When it is finally published, our English — Mycenaean Linear B Lexicon will be by far the largest Mycenaean Linear B lexicon, dictionary or glossary ever published in print, online or in PDF. It should at least double the current Mycenaean vocabulary of some 2,500 Attested (A) words to 5,000 or even as much as 7,000 Attested (A) and Derived (D) words, from the following sources, in order of precedence:

(a) Attested (A) Mycenaean Linear B vocabulary;
(b) Mycenaean Linear B vocabulary Derived (D) from Attested (A) Mycenaean Linear B vocabulary;
(c) Mycenaean Linear B vocabulary Derived (D) from Arcado-Cypriot Linear C or Arcado-Cypriot alphabetic vocabulary.

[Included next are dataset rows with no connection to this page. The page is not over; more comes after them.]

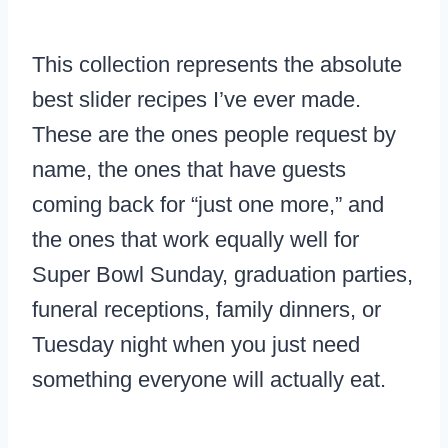
This collection represents the absolute
best slider recipes I’ve ever made.
These are the ones people request by
name, the ones that have guests
coming back for “just one more,” and
the ones that work equally well for
Super Bowl Sunday, graduation parties,
funeral receptions, family dinners, or
Tuesday night when you just need
something everyone will actually eat.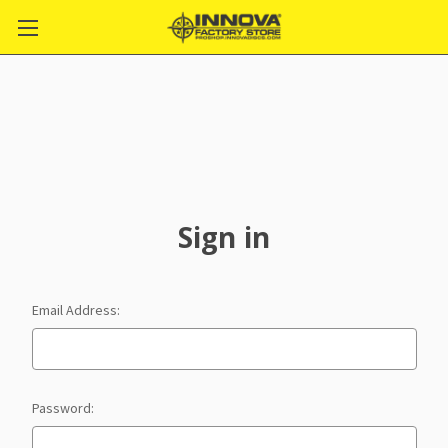
Sign in
Email Address:
Password: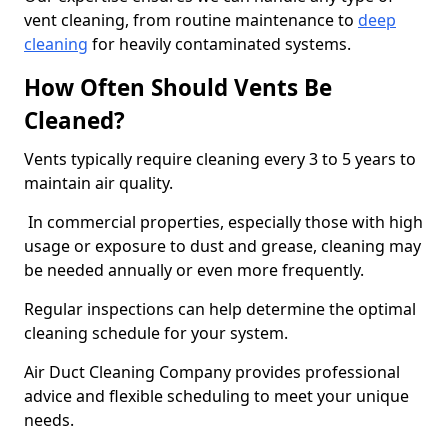
vent cleaning, from routine maintenance to
deep
cleaning
for heavily contaminated systems.
How Often Should Vents Be
Cleaned?
Vents typically require cleaning every 3 to 5 years to
maintain air quality.
In commercial properties, especially those with high
usage or exposure to dust and grease, cleaning may
be needed annually or even more frequently.
Regular inspections can help determine the optimal
cleaning schedule for your system.
Air Duct Cleaning Company provides professional
advice and flexible scheduling to meet your unique
needs.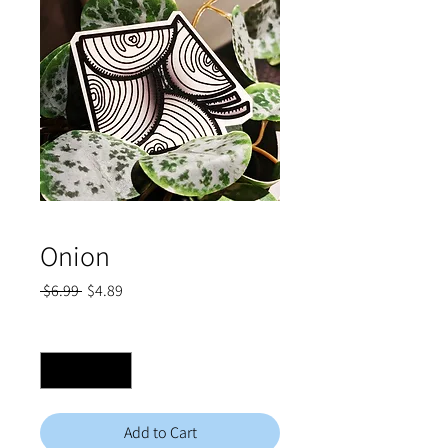
Onion
Regular
Sale
 $6.99 
$4.89
Price
Price
Quantity
*
Add to Cart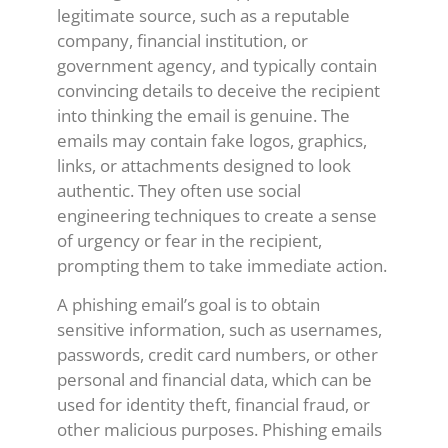
legitimate source, such as a reputable
company, financial institution, or
government agency, and typically contain
convincing details to deceive the recipient
into thinking the email is genuine. The
emails may contain fake logos, graphics,
links, or attachments designed to look
authentic. They often use social
engineering techniques to create a sense
of urgency or fear in the recipient,
prompting them to take immediate action.
A phishing email’s goal is to obtain
sensitive information, such as usernames,
passwords, credit card numbers, or other
personal and financial data, which can be
used for identity theft, financial fraud, or
other malicious purposes. Phishing emails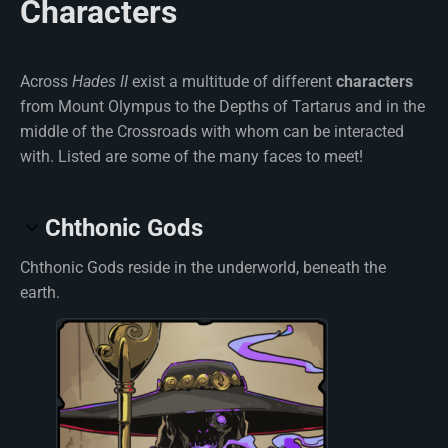
Characters
Across
Hades II
exist a multitude of different
characters
from Mount Olympus to the Depths of Tartarus and in the
middle of the Crossroads with whom can be interacted
with. Listed are some of the many faces to meet!
Chthonic Gods
Chthonic Gods reside in the underworld, beneath the
earth.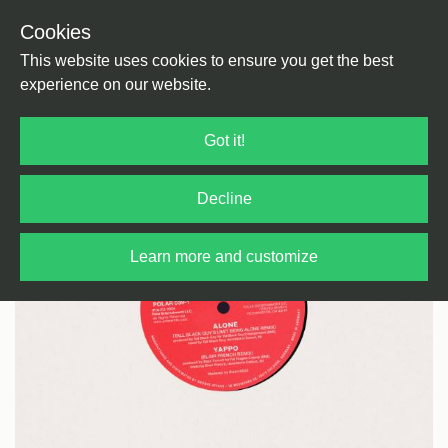
Cookies
Back
Home
/
House
/
House
This website uses cookies to ensure you get the best
experience on our website.
Got it!
Decline
Learn more and customize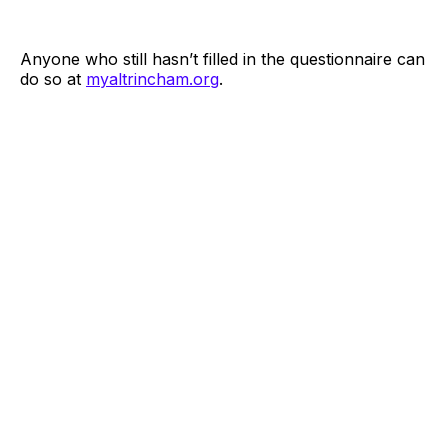
Anyone who still hasn’t filled in the questionnaire can
do so at
myaltrincham.org
.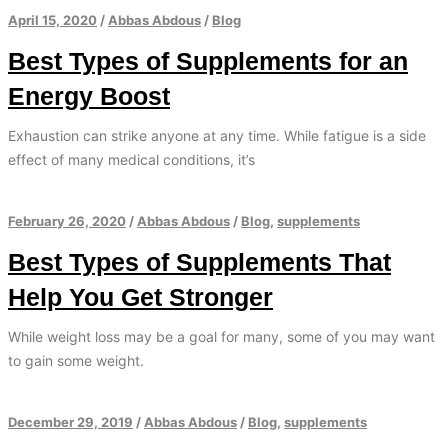
April 15, 2020
/
Abbas Abdous
/
Blog
Best Types of Supplements for an
Energy Boost
Exhaustion can strike anyone at any time. While fatigue is a side
effect of many medical conditions, it’s
February 26, 2020
/
Abbas Abdous
/
Blog
,
supplements
Best Types of Supplements That
Help You Get Stronger
While weight loss may be a goal for many, some of you may want
to gain some weight.
December 29, 2019
/
Abbas Abdous
/
Blog
,
supplements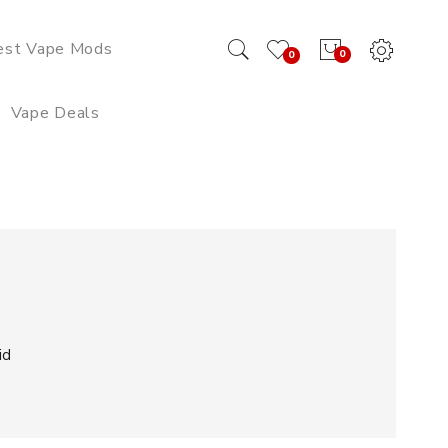
est Vape Mods
0
0
Vape Deals
id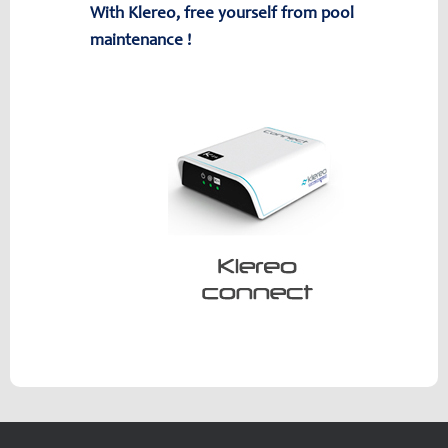
With Klereo, free yourself from pool
maintenance !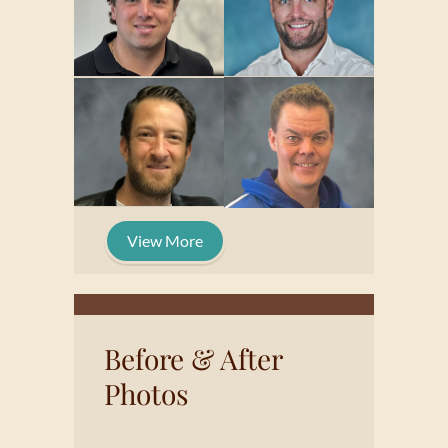
View More
Before & After
Photos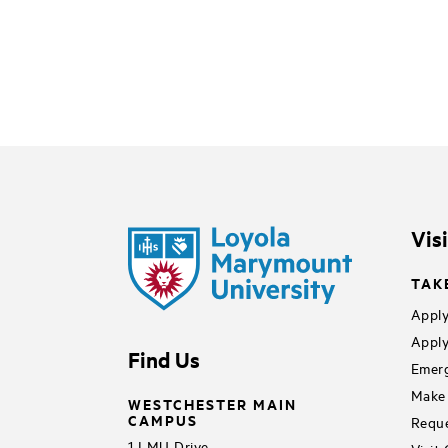
Vis
TAK
Apply
Apply
Find Us
Emerg
Make 
WESTCHESTER MAIN
CAMPUS
Reque
1 LMU Drive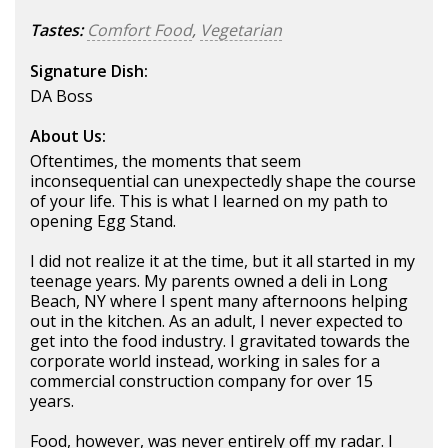
Tastes:
Comfort Food
,
Vegetarian
Signature Dish:
DA Boss
About Us:
Oftentimes, the moments that seem
inconsequential can unexpectedly shape the course
of your life. This is what I learned on my path to
opening Egg Stand.
I did not realize it at the time, but it all started in my
teenage years. My parents owned a deli in Long
Beach, NY where I spent many afternoons helping
out in the kitchen. As an adult, I never expected to
get into the food industry. I gravitated towards the
corporate world instead, working in sales for a
commercial construction company for over 15
years.
Food, however, was never entirely off my radar. I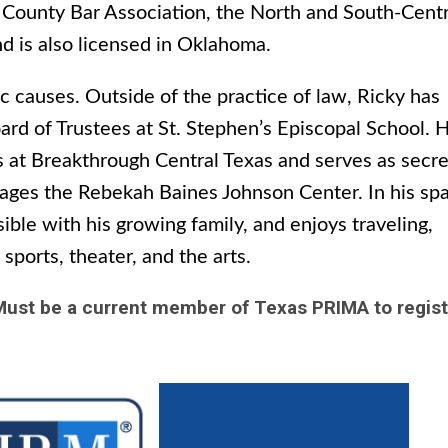
s County Bar Association, the North and South-Centr
nd is also licensed in Oklahoma.
c causes. Outside of the practice of law, Ricky has
rd of Trustees at St. Stephen’s Episcopal School. 
es at Breakthrough Central Texas and serves as secre
nages the Rebekah Baines Johnson Center. In his sp
ble with his growing family, and enjoys traveling,
sports, theater, and the arts.
ust be a current member of Texas PRIMA to regis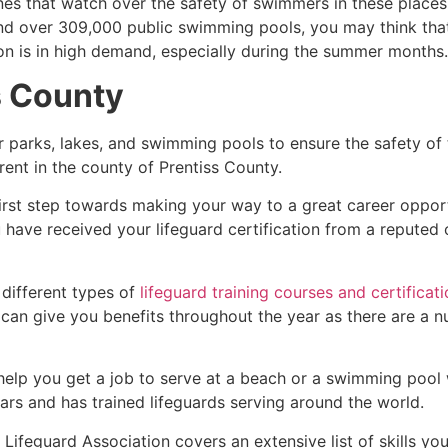
es that watch over the safety of swimmers in these places.
nd over 309,000 public swimming pools, you may think that i
ion is in high demand, especially during the summer months.
s County
r parks, lakes, and swimming pools to ensure the safety of
ferent in the county of
Prentiss County
.
first step towards making your way to a great career oppor
u have received your lifeguard certification from a reputed
 different types of
lifeguard training courses and certificat
t can give you benefits throughout the year as there are a
 help you get a job to serve at a beach or a swimming pool 
ars and has trained lifeguards serving around the world.
Lifeguard Association covers an extensive list of skills yo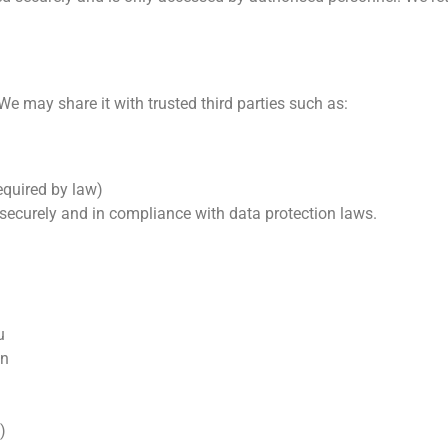
We may share it with trusted third parties such as:
equired by law)
a securely and in compliance with data protection laws.
u
on
)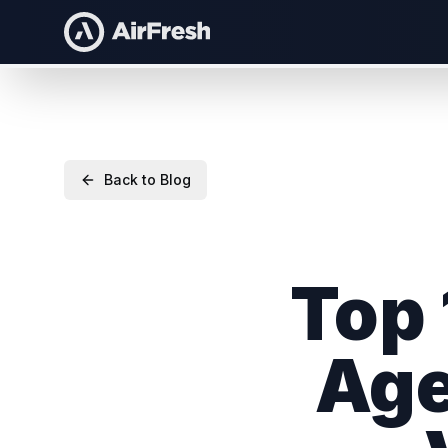
Back to Blog
Top 
Age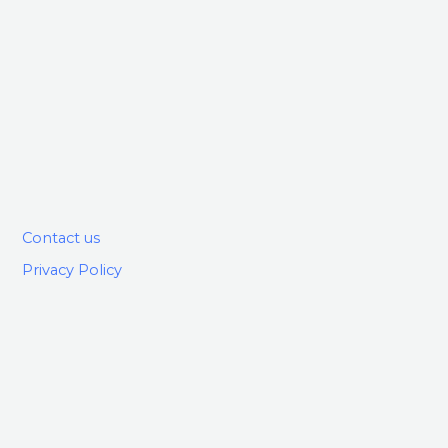
Contact us
Privacy Policy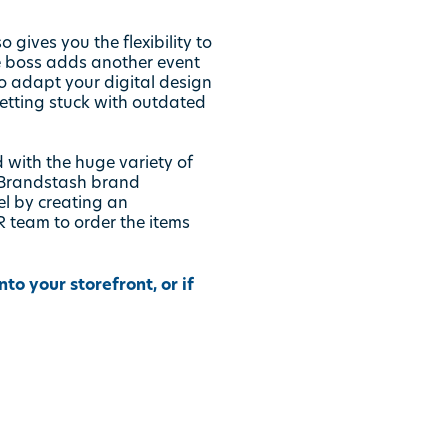
gives you the flexibility to
e boss adds another event
o adapt your digital design
etting stuck with outdated
 with the huge variety of
Brandstash
brand
l by creating an
 team to order the items
o your storefront, or if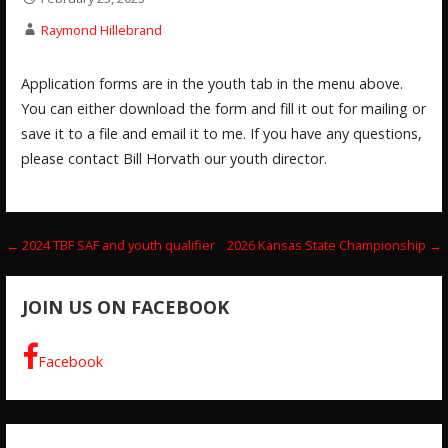
Raymond Hillebrand
Application forms are in the youth tab in the menu above.
You can either download the form and fill it out for mailing or
save it to a file and email it to me. If you have any questions,
please contact Bill Horvath our youth director.
Post
← 2024 TBF SAF and youth qualifier
2026 Kansas State Championship →
navigation
JOIN US ON FACEBOOK
Facebook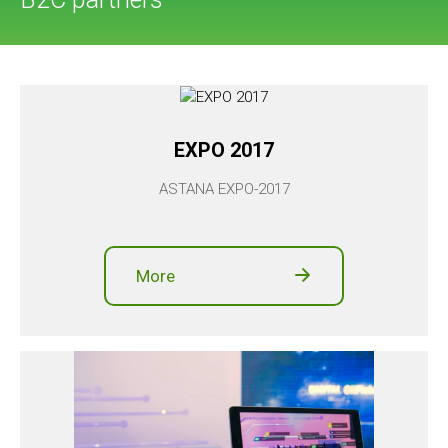
EXPO 2017
ASTANA EXPO-2017
More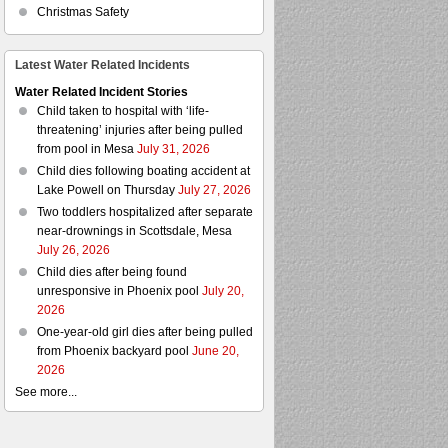
Christmas Safety
Latest Water Related Incidents
Water Related Incident Stories
Child taken to hospital with ‘life-
threatening’ injuries after being pulled
from pool in Mesa
July 31, 2026
Child dies following boating accident at
Lake Powell on Thursday
July 27, 2026
Two toddlers hospitalized after separate
near-drownings in Scottsdale, Mesa
July 26, 2026
Child dies after being found
unresponsive in Phoenix pool
July 20,
2026
One-year-old girl dies after being pulled
from Phoenix backyard pool
June 20,
2026
See more...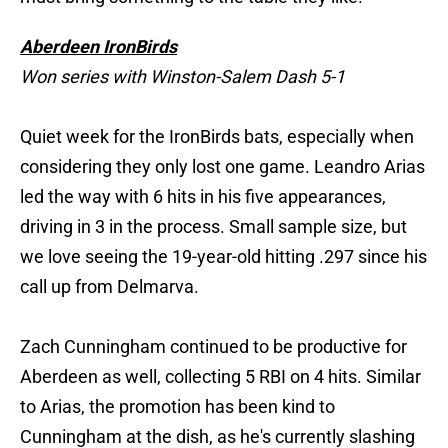
Aberdeen IronBirds
Won series with Winston-Salem Dash 5-1
Quiet week for the IronBirds bats, especially when
considering they only lost one game. Leandro Arias
led the way with 6 hits in his five appearances,
driving in 3 in the process. Small sample size, but
we love seeing the 19-year-old hitting .297 since his
call up from Delmarva.
Zach Cunningham continued to be productive for
Aberdeen as well, collecting 5 RBI on 4 hits. Similar
to Arias, the promotion has been kind to
Cunningham at the dish, as he's currently slashing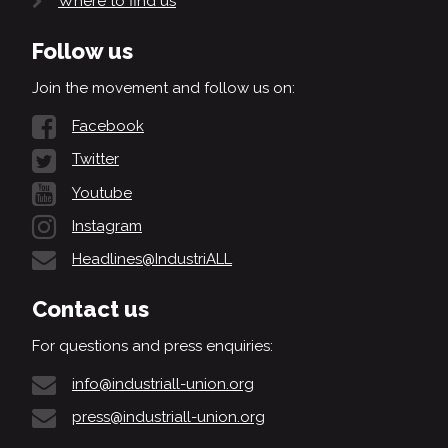
Where to find us
Follow us
Join the movement and follow us on:
Facebook
Twitter
Youtube
Instagram
Headlines@IndustriALL
Contact us
For questions and press enquiries:
info@industriall-union.org
press@industriall-union.org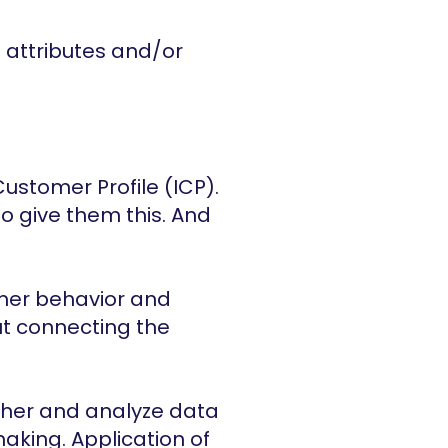
 attributes and/or 
Customer Profile (ICP). 
o give them this. And 
mer behavior and 
ut connecting the 
ther and analyze data 
king. Application of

Arcado-Cypriot takes precedence even over (d) because of all ancient Greek dialects, no two are more closely allied than are the Mycenaean & Arcado-Cypriot. They are in fact “kissing cousins”.  Even Ionic and Attic Greek are much less intimately related. 
(d) The most archaic Greek found only in The Catalogue of Ships in Book II of The Iliad.

NO OTHER ancient sources will be considered, as almost all other ancient Greek dialects arrived on the scene too late for serious consideration for the derivation (D) of Mycenaean Linear B vocabulary.